Stygian dark except for the illuminated Bud and Miller signs and those inexplicable neon shamrocks shining green among the Pennsylvania Dutch. Maybe it’s a Biden thing. 

Either way, it was plaid shirts, blue collars, trucks with a deer on “the hood”. Steel towns, mill towns, beer and sex and chips and gravy with the stars and bars as a napkin. Not that the Macc Lads would countenance a napkin.

Antediluvian? Or the salt of the earth? Toxic masculinity or the hope Orwell expressed in “the proles”? A “basket of deplorables” or the last bastion of social conservatism only guilty of a real good time? Well, that all depends on whether you want something practical doing or need a war fighting. In either instance, handy.

And in either instance terminally resistant to the demands of commentators, politicians and corporate virtue signallers. They’ve proved it at the ballot box and they’re about to prove it again.

You see, as advertising has taken on its latest incarnation – a series of social lectures which, from the point of view of its corporate commissioners – is designed for us to think well of them is, has proven, in fact, a provocation and, in the case of beer, could be the end of the road.

Because just as the Macc Lads and Bruce Springsteen have a vote, they also have purchasing power and what they purchase a lot of, an awful lot of, is beer.

And if you’re a rigger-gloved American construction worker, your beer is almost certain to be some variant of Budweiser or Miller.
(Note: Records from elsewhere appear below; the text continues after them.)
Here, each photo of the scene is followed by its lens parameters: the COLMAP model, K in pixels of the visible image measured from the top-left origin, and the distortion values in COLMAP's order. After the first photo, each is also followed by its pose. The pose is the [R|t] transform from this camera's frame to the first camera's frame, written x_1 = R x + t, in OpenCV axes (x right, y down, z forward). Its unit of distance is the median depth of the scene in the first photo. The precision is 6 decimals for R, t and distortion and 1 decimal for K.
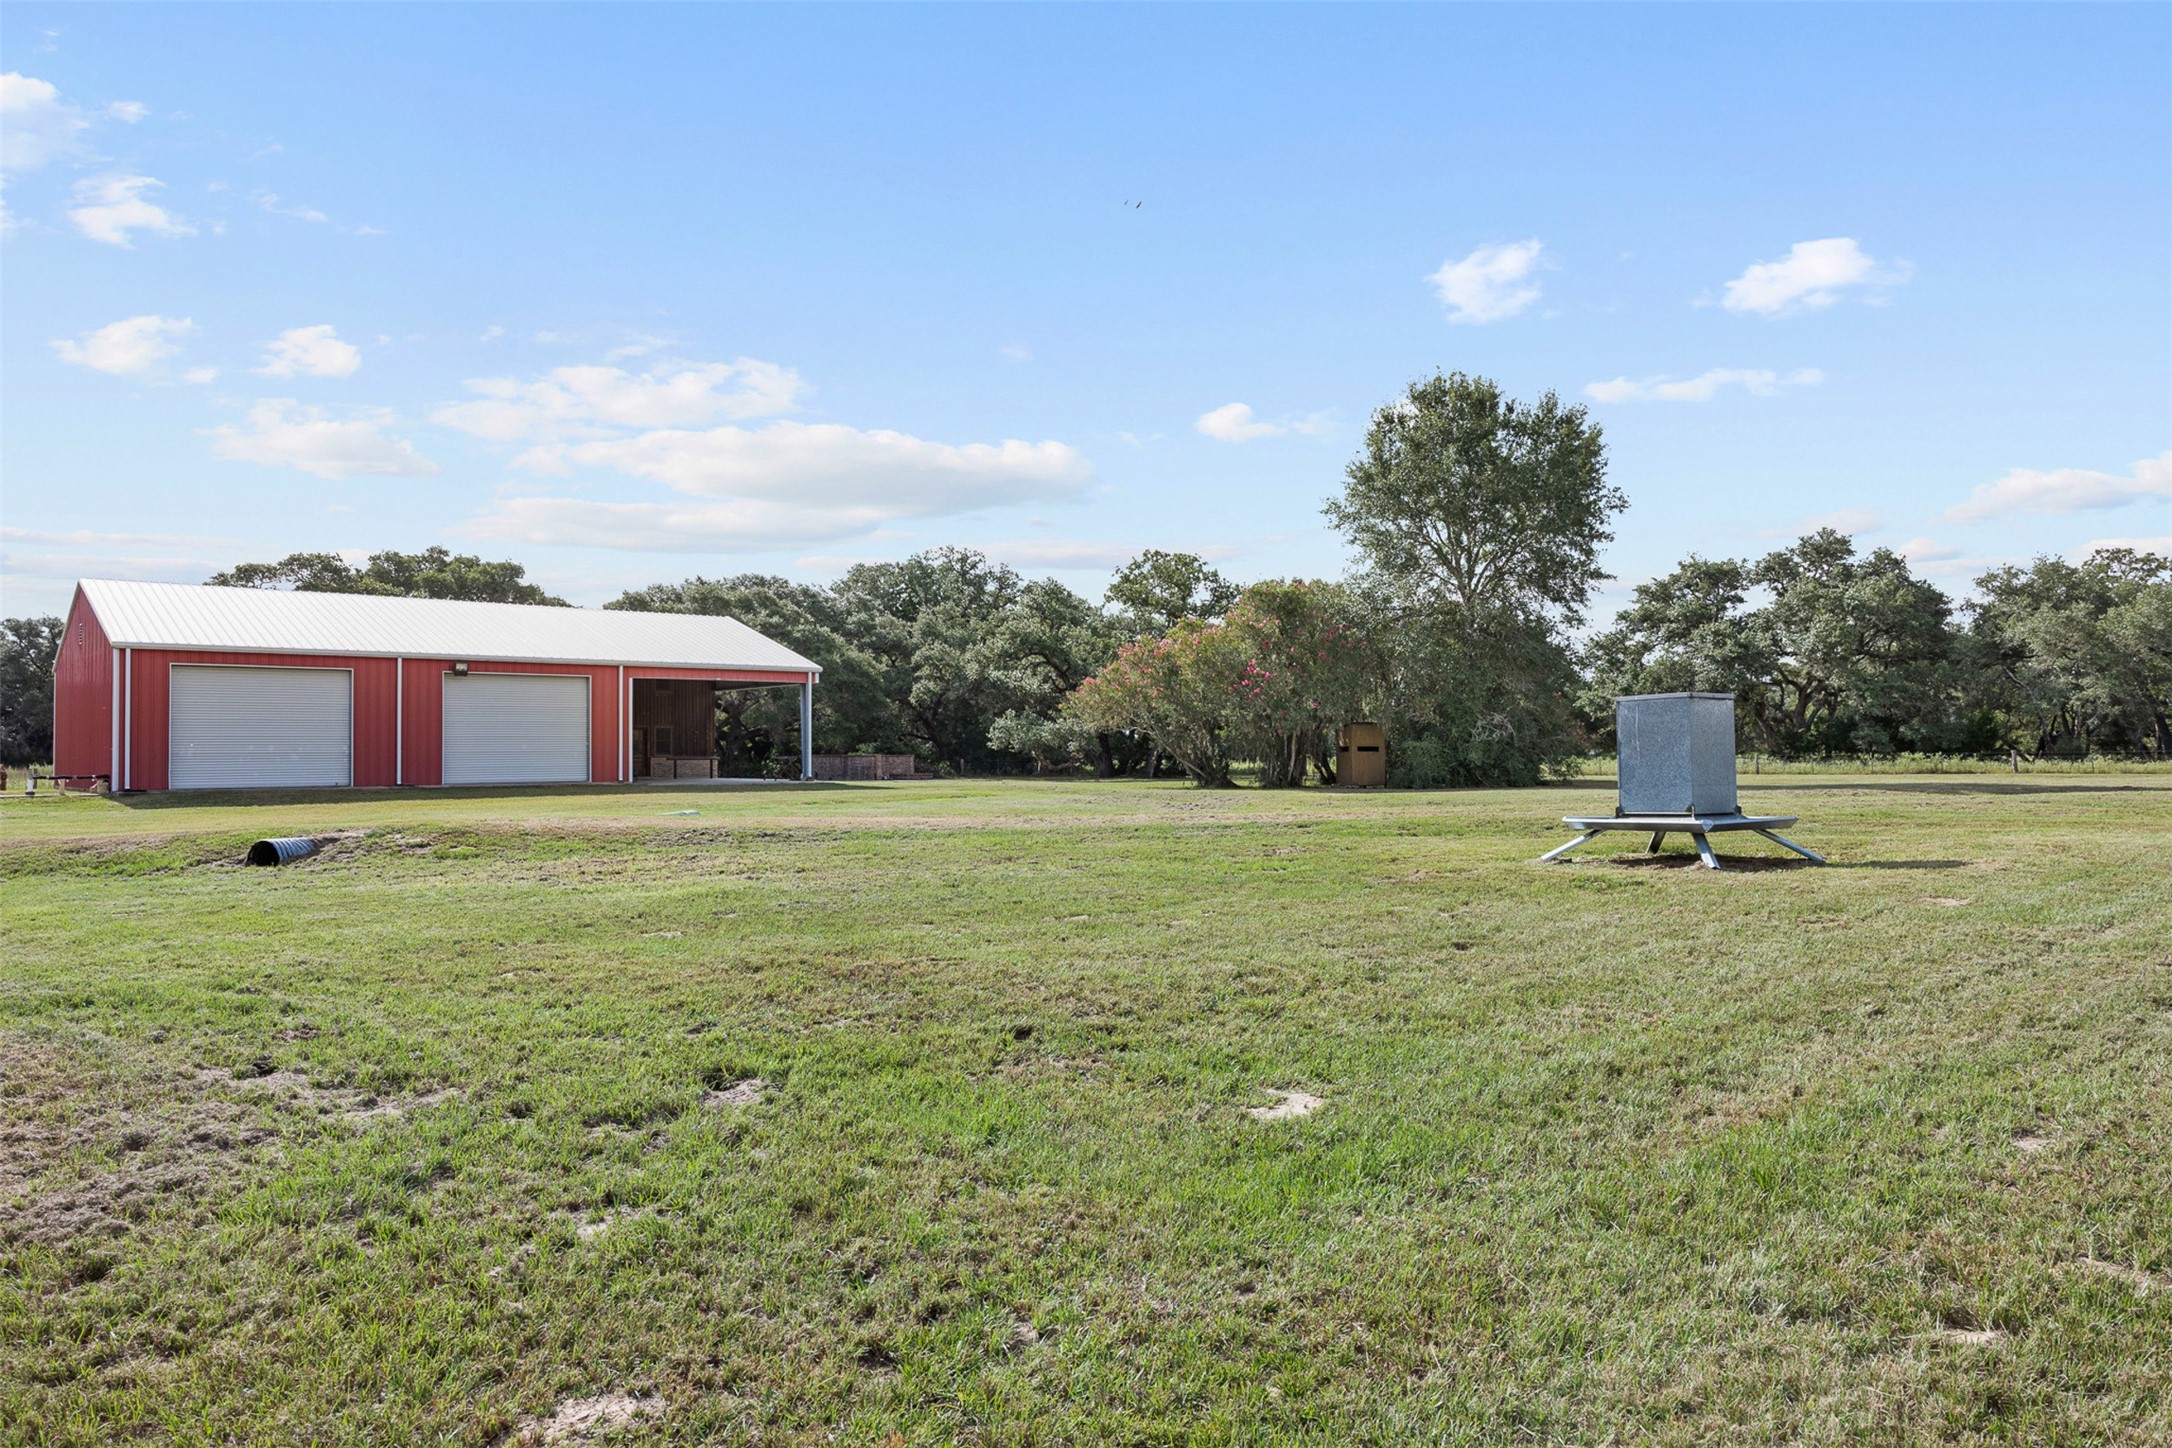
lens RADIAL K [[1490.6, 0, 1082.6], [0, 1490.6, 729.7], [0, 0, 1]] dist [0.010211, 0.000875]
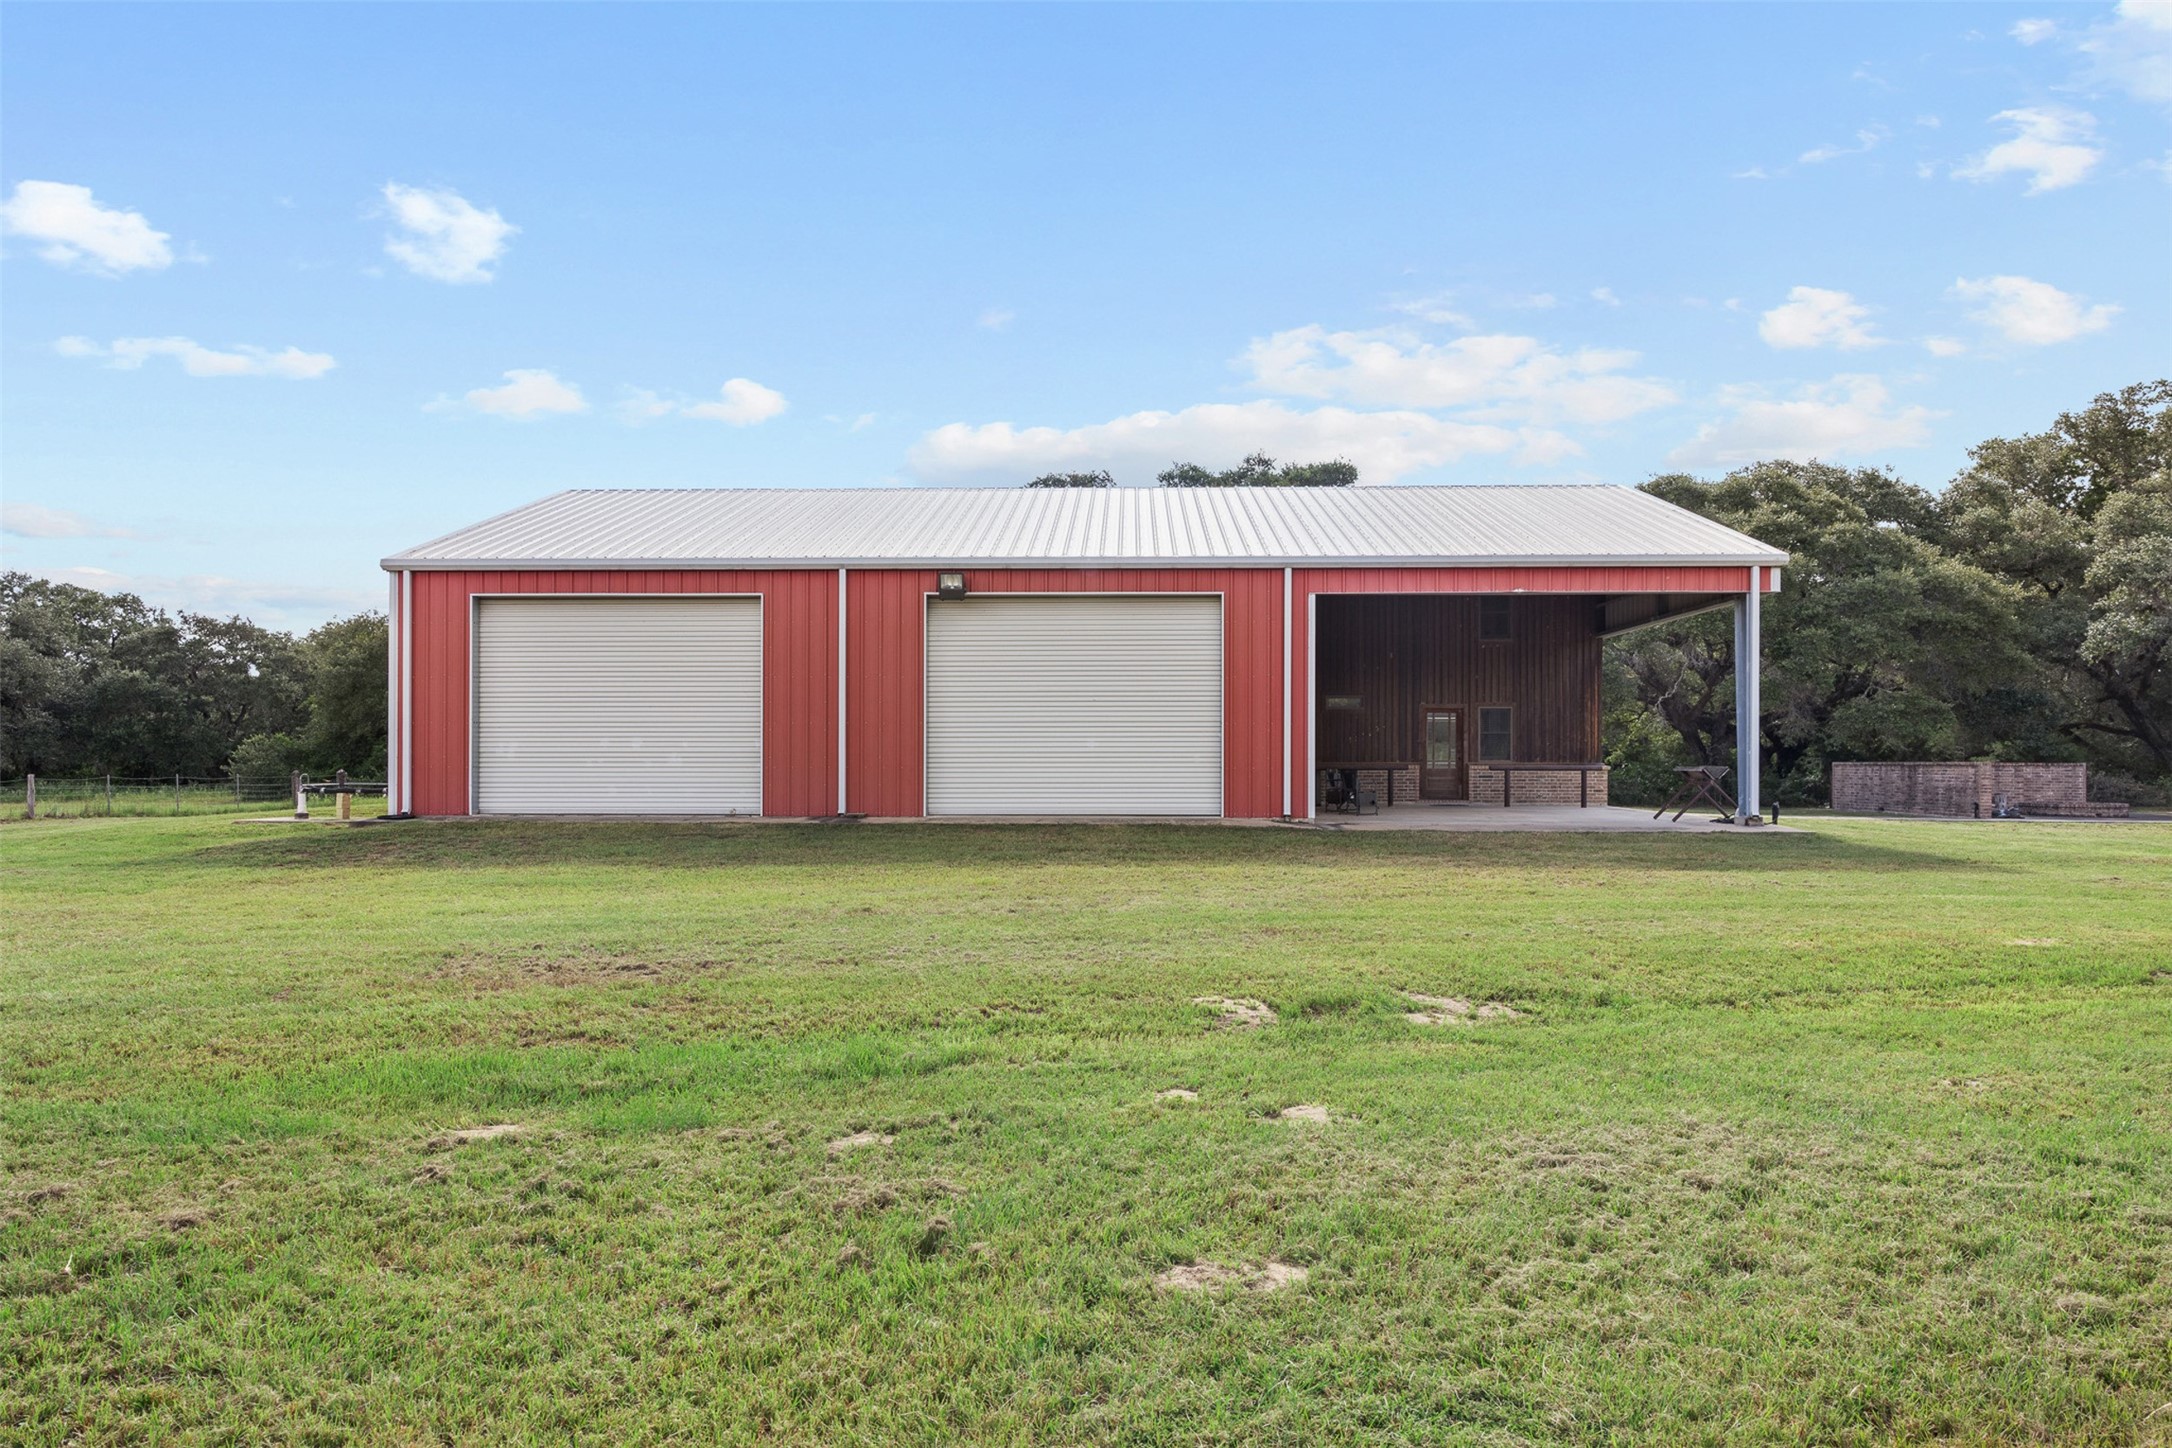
lens RADIAL K [[1490.6, 0, 1088.1], [0, 1490.6, 730.8], [0, 0, 1]] dist [0.010211, 0.000875]
pose [[0.750871, -0.002117, -0.660445, -0.038218], [0.003721, 0.999993, 0.001026, 0.005012], [0.660438, -0.003228, 0.750874, 0.457500]]
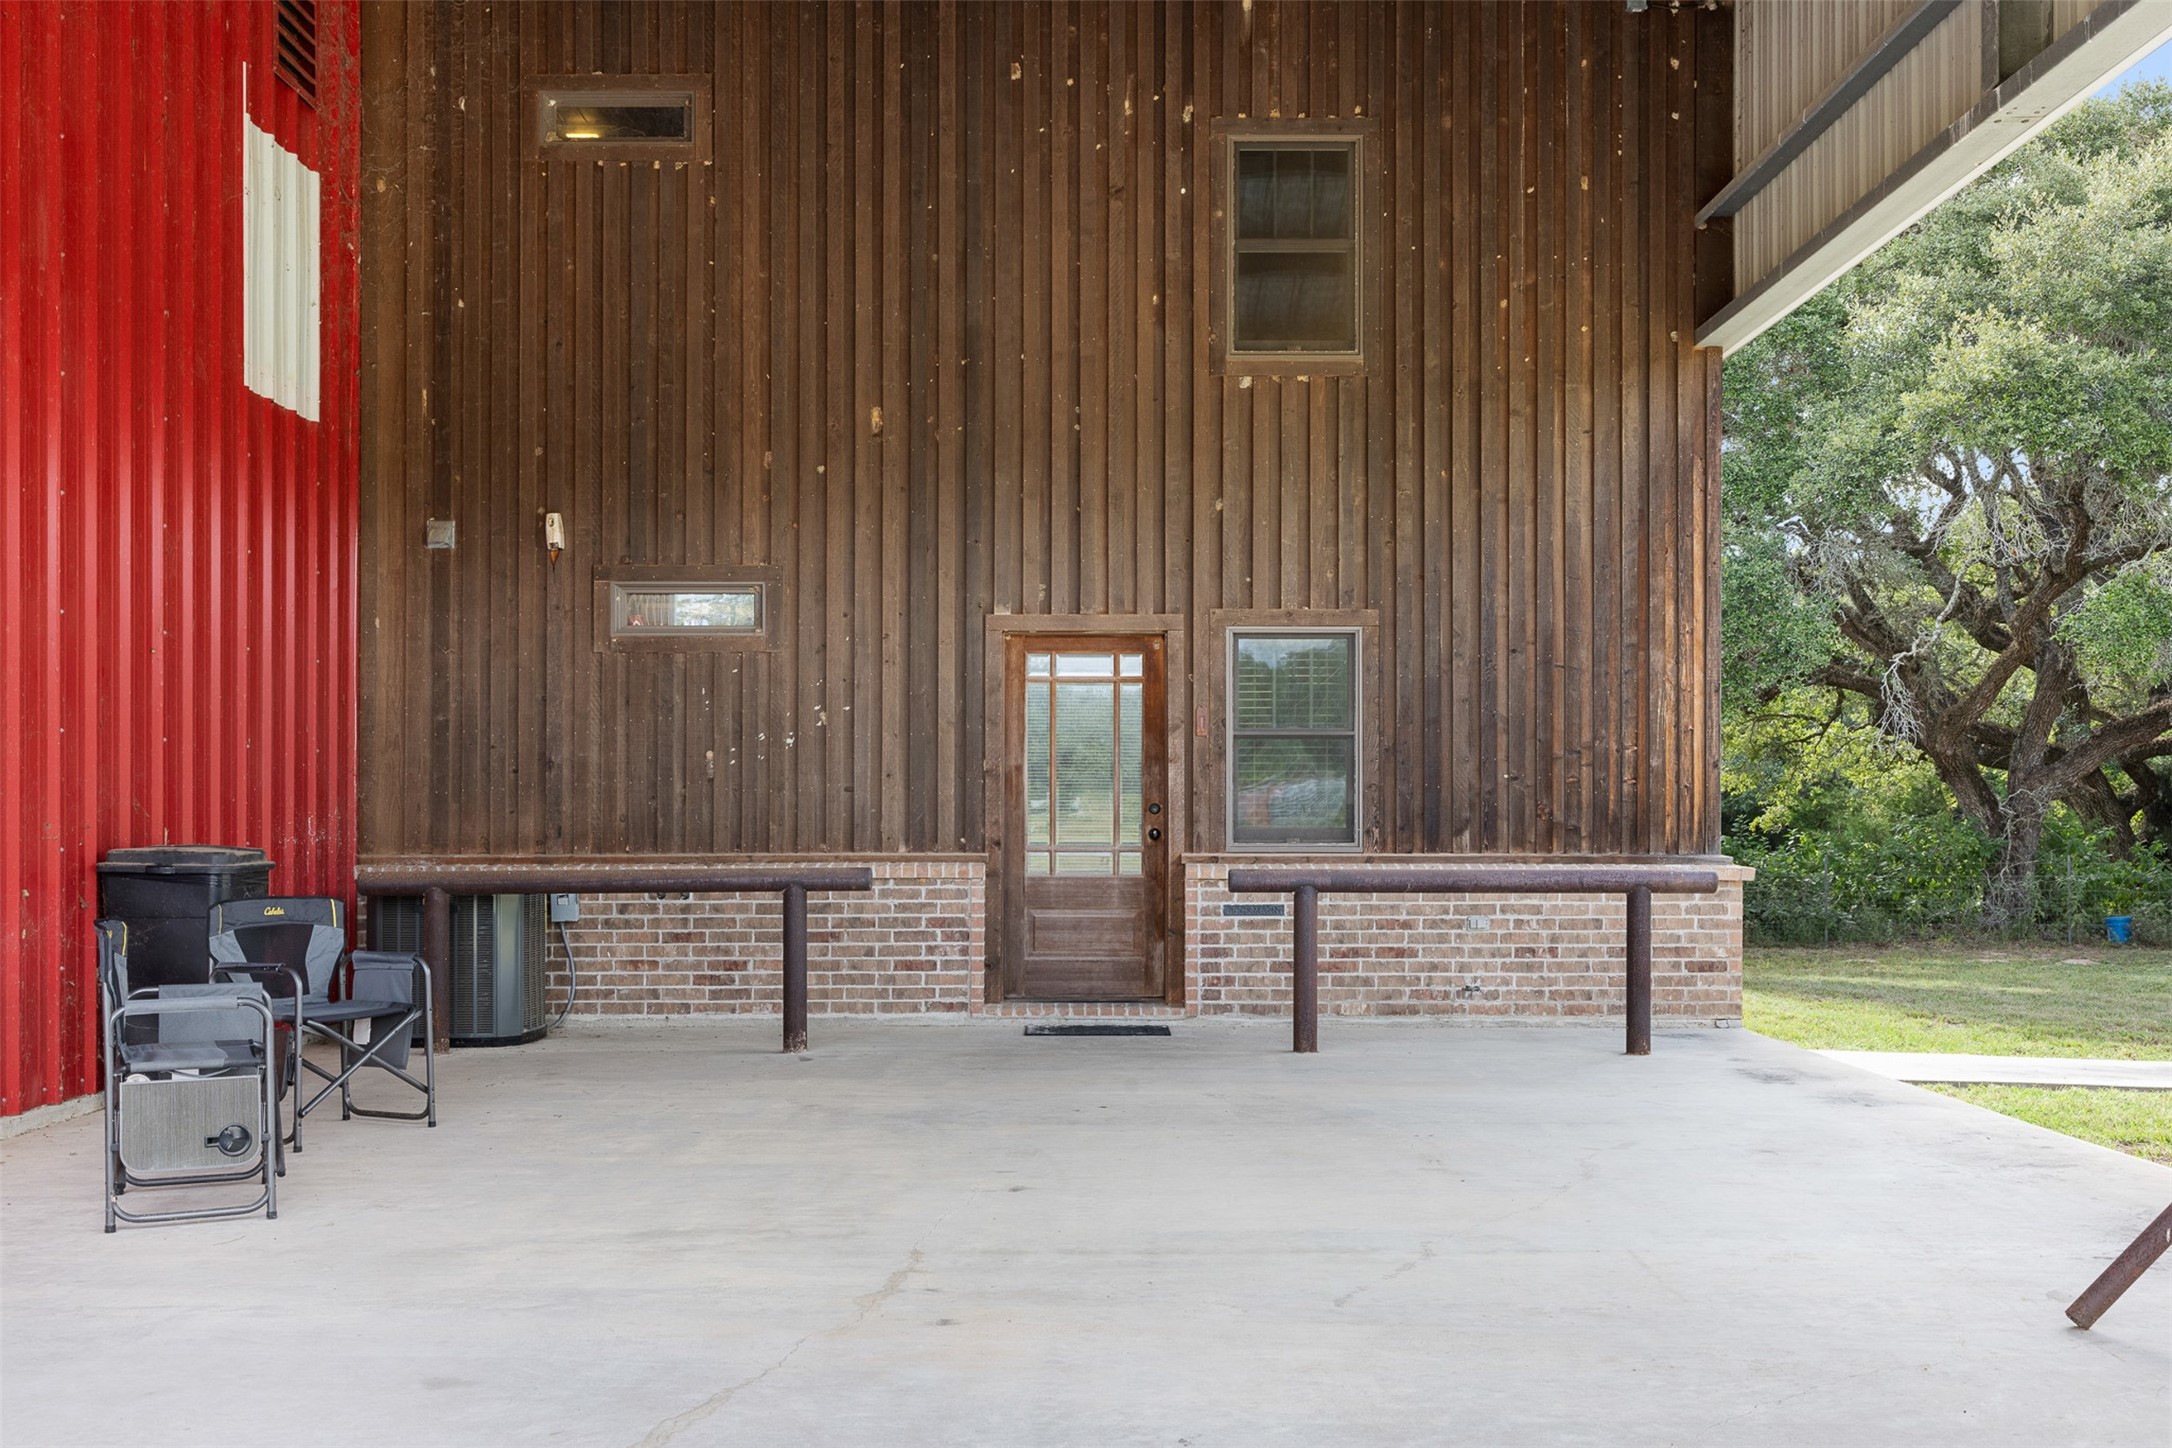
lens RADIAL K [[2147.8, 0, 1102.4], [0, 2147.8, 798.5], [0, 0, 1]] dist [-0.006375, 0.000000]
pose [[0.774825, 0.003154, -0.632168, -0.157166], [0.004878, 0.999928, 0.010968, 0.009823], [0.632157, -0.011582, 0.774754, 0.753534]]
Domestic, Ubiquitous. And by the pitcher. Their ad agencies once understood this, pitching their product in terms of the “people who built America”, “this Bud’s for you”, it ain’t quitting time, “It’s Miller Time”.

But back among the marketing graduates – for whom blue collar folk are an inconvenient truth who need re-educating – it was deemed a stroke of genius for Bud Lite to intrude on the working man’s “safe space” by teaming up with a transgender influencer called Dylan Mulvaney.

In so doing, they did something antithetical to the very essence of their market. Guys who watch gridiron and tailgate with a bottle of Bud. They simply are the consumer. As surely research would show.

They boycotted the product. En masse. Even prompting an app to warn of similar products that, in a poetic reversal, ‘offend their values’.

Billions wiped off” and “screens are a sea of red” as they say in hack land.

Meanwhile, over at Miller, a golden opportunity to exploit the Bud identity crisis was missed when they doubled down and hired actress llana Glazer to denounce all that was male about Miller Time and to much the same commercial effect.

It appears American corporations – often held up as the model of self-interested and savvy capitalism – continue to fail to understand that their job is to sell stuff, not indulge in social engineering.

Gillette lost, it is rumoured over $8bn, having booked a prime time Superbowl slot to lecture its users on being toxically masculine. “The best a man can get.”

Whatever one thinks of the causes these companies profess to espouse is hardly the point. It seems a death embrace with their own customer, a long and wilful inhalation of the adage “go woke, go broke.”

What happens in America happens, with tiresome regularity, here. But fear not, NatCons, it will meet its Waterloo in Macclesfield and it’ll be nothing to do with you.